Bounding box prediction data
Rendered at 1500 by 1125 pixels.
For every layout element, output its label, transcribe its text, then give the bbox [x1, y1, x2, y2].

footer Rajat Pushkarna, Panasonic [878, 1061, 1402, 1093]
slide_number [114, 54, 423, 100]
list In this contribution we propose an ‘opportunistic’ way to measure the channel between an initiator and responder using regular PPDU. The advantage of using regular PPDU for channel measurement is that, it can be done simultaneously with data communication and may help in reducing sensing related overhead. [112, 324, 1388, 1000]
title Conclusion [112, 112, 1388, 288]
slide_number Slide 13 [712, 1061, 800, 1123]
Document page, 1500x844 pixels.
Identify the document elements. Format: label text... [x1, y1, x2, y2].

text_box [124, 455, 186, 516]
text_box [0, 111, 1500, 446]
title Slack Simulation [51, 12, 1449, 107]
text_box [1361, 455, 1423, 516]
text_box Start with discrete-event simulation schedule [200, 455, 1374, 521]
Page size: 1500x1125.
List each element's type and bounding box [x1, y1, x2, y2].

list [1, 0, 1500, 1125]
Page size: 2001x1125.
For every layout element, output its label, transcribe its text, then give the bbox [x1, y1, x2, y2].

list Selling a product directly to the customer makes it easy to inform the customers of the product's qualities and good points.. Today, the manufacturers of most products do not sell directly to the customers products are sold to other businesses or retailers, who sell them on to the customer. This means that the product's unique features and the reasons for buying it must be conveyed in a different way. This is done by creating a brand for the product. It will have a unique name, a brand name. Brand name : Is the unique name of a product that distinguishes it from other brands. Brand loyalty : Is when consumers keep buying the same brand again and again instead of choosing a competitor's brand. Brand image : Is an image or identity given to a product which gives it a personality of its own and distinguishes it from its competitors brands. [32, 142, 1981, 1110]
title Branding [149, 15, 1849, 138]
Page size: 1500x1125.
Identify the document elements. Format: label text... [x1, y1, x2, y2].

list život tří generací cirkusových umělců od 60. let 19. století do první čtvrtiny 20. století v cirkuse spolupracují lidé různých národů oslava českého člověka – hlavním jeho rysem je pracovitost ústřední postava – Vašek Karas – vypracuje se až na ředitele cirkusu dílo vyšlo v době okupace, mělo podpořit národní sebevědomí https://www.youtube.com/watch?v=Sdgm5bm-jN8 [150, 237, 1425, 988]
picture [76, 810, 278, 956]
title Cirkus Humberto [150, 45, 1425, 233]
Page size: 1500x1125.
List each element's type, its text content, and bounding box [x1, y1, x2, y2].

- [What is expected]: Set down all of the data above, word for word.

- [Response area]:
Rendered at 1500 by 1125 pixels.
For every layout element, output its label, transcribe its text, then give the bbox [x1, y1, x2, y2].

footer Rajat Pushkarna, Panasonic [878, 1061, 1402, 1093]
slide_number [114, 54, 423, 100]
list In this contribution we propose an ‘opportunistic’ way to measure the channel between an initiator and responder using regular PPDU. The advantage of using regular PPDU for channel measurement is that, it can be done simultaneously with data communication and may help in reducing sensing related overhead. [112, 324, 1388, 1000]
title Conclusion [112, 112, 1388, 288]
slide_number Slide 13 [712, 1061, 800, 1123]
Document page, 1500x844 pixels.
Identify the document elements. Format: label text... [x1, y1, x2, y2].

text_box [124, 455, 186, 516]
text_box [0, 111, 1500, 446]
title Slack Simulation [51, 12, 1449, 107]
text_box [1361, 455, 1423, 516]
text_box Start with discrete-event simulation schedule [200, 455, 1374, 521]
Page size: 1500x1125.
List each element's type and bounding box [x1, y1, x2, y2].

list [1, 0, 1500, 1125]
Page size: 2001x1125.
For every layout element, output its label, transcribe its text, then give the bbox [x1, y1, x2, y2].

list Selling a product directly to the customer makes it easy to inform the customers of the product's qualities and good points.. Today, the manufacturers of most products do not sell directly to the customers products are sold to other businesses or retailers, who sell them on to the customer. This means that the product's unique features and the reasons for buying it must be conveyed in a different way. This is done by creating a brand for the product. It will have a unique name, a brand name. Brand name : Is the unique name of a product that distinguishes it from other brands. Brand loyalty : Is when consumers keep buying the same brand again and again instead of choosing a competitor's brand. Brand image : Is an image or identity given to a product which gives it a personality of its own and distinguishes it from its competitors brands. [32, 142, 1981, 1110]
title Branding [149, 15, 1849, 138]
Page size: 1500x1125.
Identify the document elements. Format: label text... [x1, y1, x2, y2].

list život tří generací cirkusových umělců od 60. let 19. století do první čtvrtiny 20. století v cirkuse spolupracují lidé různých národů oslava českého člověka – hlavním jeho rysem je pracovitost ústřední postava – Vašek Karas – vypracuje se až na ředitele cirkusu dílo vyšlo v době okupace, mělo podpořit národní sebevědomí https://www.youtube.com/watch?v=Sdgm5bm-jN8 [150, 237, 1425, 988]
picture [76, 810, 278, 956]
title Cirkus Humberto [150, 45, 1425, 233]
Page size: 1500x1125.
List each element's type, its text content, and bounding box [x1, y1, x2, y2].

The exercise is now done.